Good timing given the cost spike across other frontier models.

notjes 2 hours ago | |

Good thing DS just made their discount permanent. https://x.com/deepseek_ai/status/2057854261699195173

theanonymousone 2 hours ago |

Isn't caching a server-side thing? How does the agent affect it, significantly at least?

embedding-shape 2 hours ago | |

Say you put the current time down to the second in the system prompt, which is the message that goes in front of the entire conversation, then basically nothing will be cached, every agent turn needs to ingest the entire session over and over.
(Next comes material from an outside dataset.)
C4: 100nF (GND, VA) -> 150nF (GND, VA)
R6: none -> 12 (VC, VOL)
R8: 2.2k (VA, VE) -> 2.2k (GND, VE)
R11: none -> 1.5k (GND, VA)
Contrast to not doing that, and the backend can leverage caching all the way up to the latest message, as nothing until then changed.

esperent 2 hours ago | | |

Surely other agent CLIs are not dumb enough to invalidate cache on every turn over something so obvious?
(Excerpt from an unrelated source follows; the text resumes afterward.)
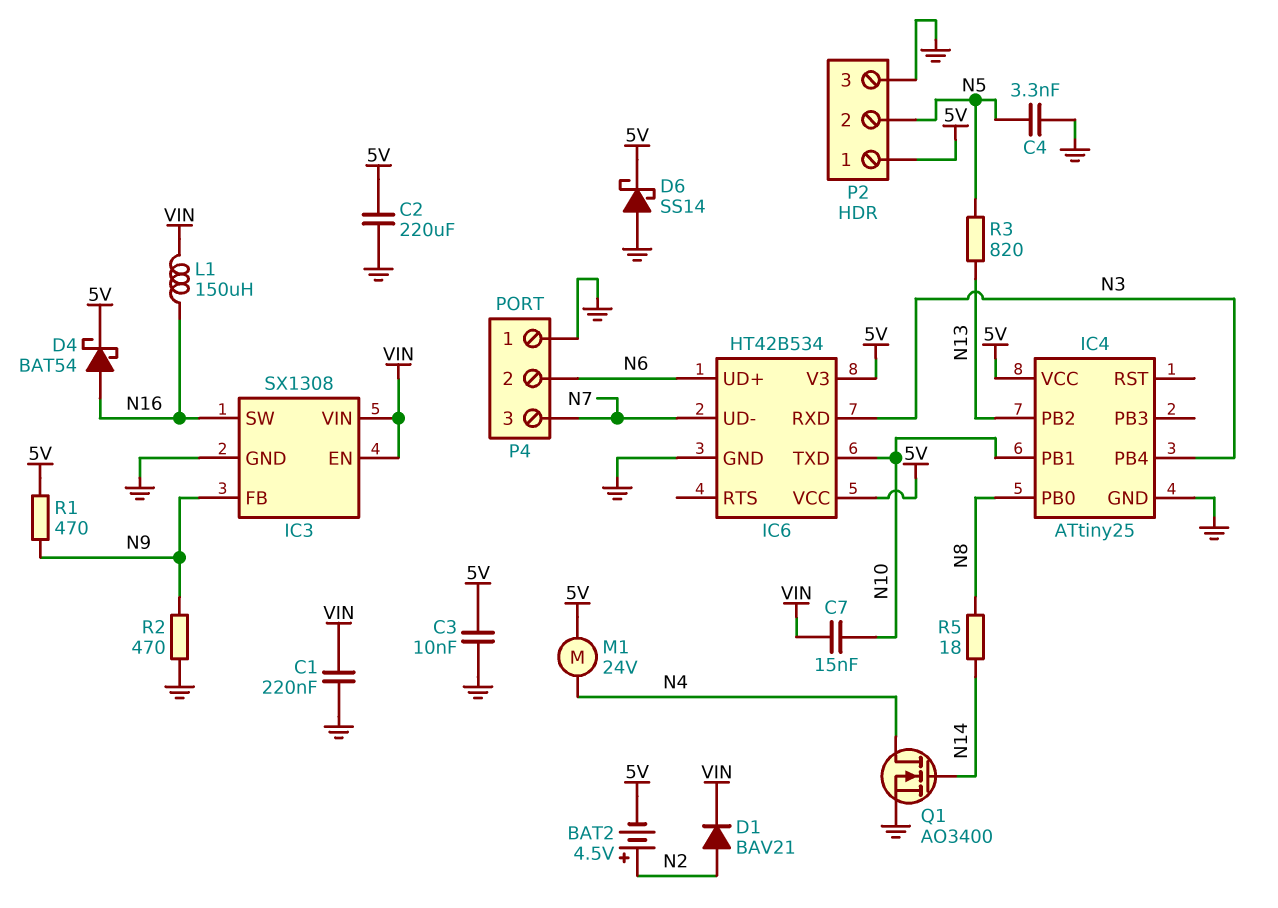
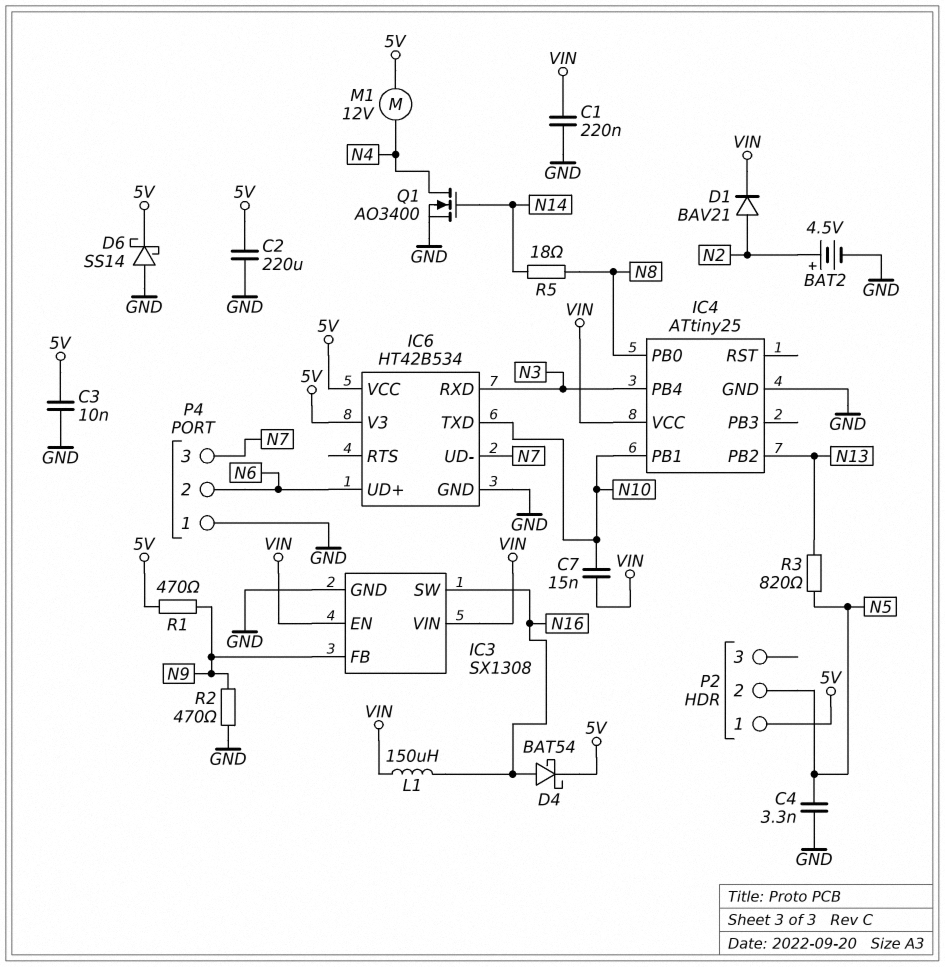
BAT2: 4.5V (plus N2, minus 5V) -> 4.5V (plus N2, minus GND)
IC4 pin VCC: 5V -> VIN
M1: motor 24V (5V, N4) -> motor 12V (5V, N4)
P2 pin 3: GND -> none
theanonymousone 57 minutes ago | | |

Yes, of course you can destroy it. But how far can you "improve", beyond decent "common sense" behaviour.

singiamtel 1 hour ago |

I would've liked benchmarks against other harnesses showing the caching performance

Alifatisk 23 minutes ago | |

Is there benchmarks and measurements that offers comparisons between different harnesses?
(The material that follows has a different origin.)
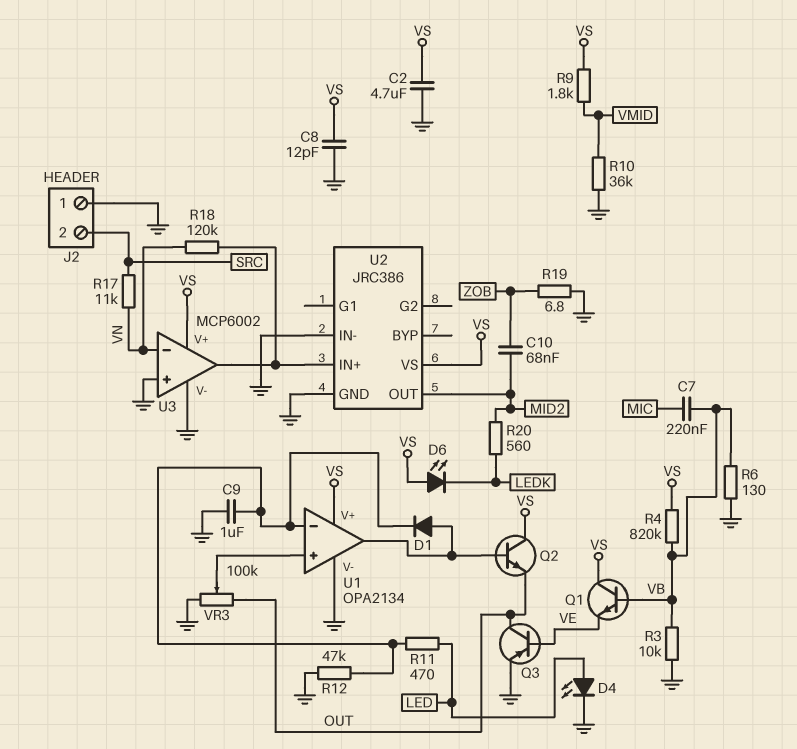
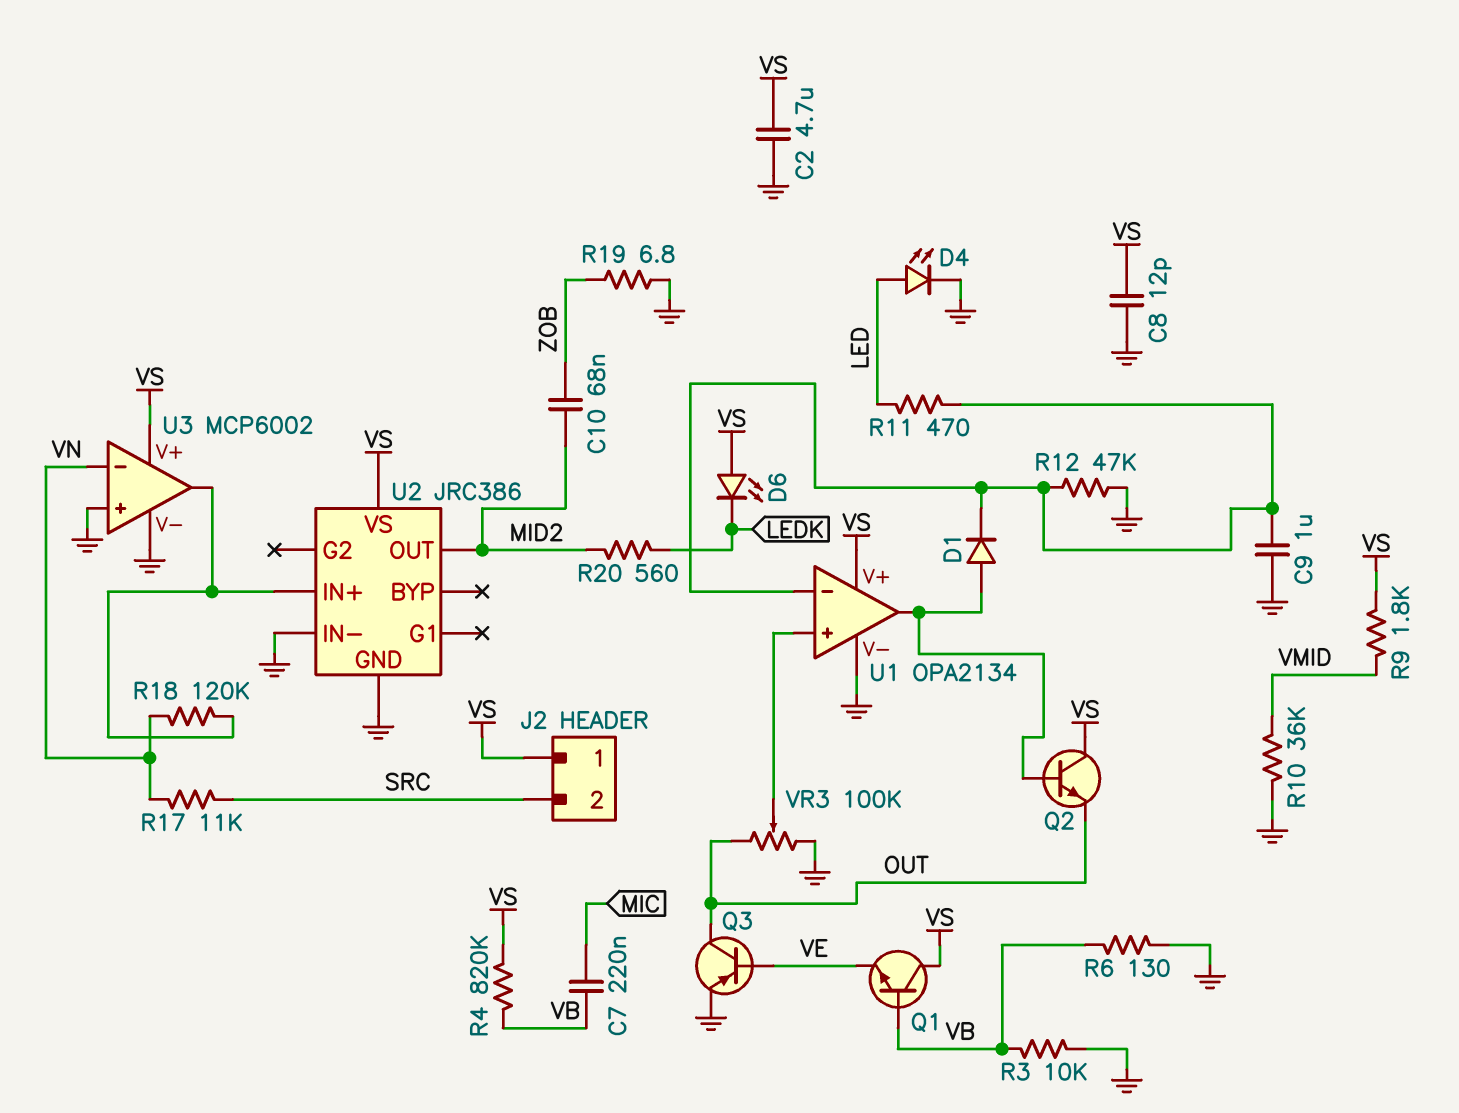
J2 pin 1: GND -> VS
hmokiguess 44 minutes ago |

Click on the download page, it's hilarious. It has a lot of information about the "smart probe" on the download and it's a realtime probe you can rerun.

That's the pinnacle of AI slop over engineered garbage in my opinion. All of that information is noise.

am17an 46 minutes ago |

This Claude front end skill is now soon to be slop.

ricardobeat 43 minutes ago | |

Already is. Every new website looks exactly the same.

quotemstr 1 hour ago |

> no reordering, no marker-based compaction

Is this really the behavior you want? Yes, doing tool-result clearing and such will blow your cache, but if you do it only occasionally, it's still likely a win. Yes, cache hits are good, but not so good that it's okay to be profligate with context to preserve those precious, precious KVs.

sergiotapia 2 hours ago |

What AI model did you use for the website design? This is the second one I see with the exact same font and color scheme. Just curious because Claude models lean towards purples for example. Thank you!

pcwelder 1 hour ago | |

Opus 4.7 selects such palette and motifs by default. Might even be first iteration of claude design.

franga2000 2 hours ago | |

This design still screams Claude to me, but a newer version than what you're thinking of. At some point they added a markdown file that tells it to use obviously AI designs like lots of blue/purple and gradients. Since then, this is its new style.

sheepscreek 2 hours ago | |

DeepSeek v4 perhaps?

FergusArgyll 1 hour ago | |

Frontend design skill by Anthropic specifically says not to use purple. I'd be surprised if it still uses purple. Have you seen that recently?

canadiantim 2 hours ago |

So what's best low cost coding agent these days? Kimi 2.6? Qwen's latest closed model? Composer 2.5? DeepSeek?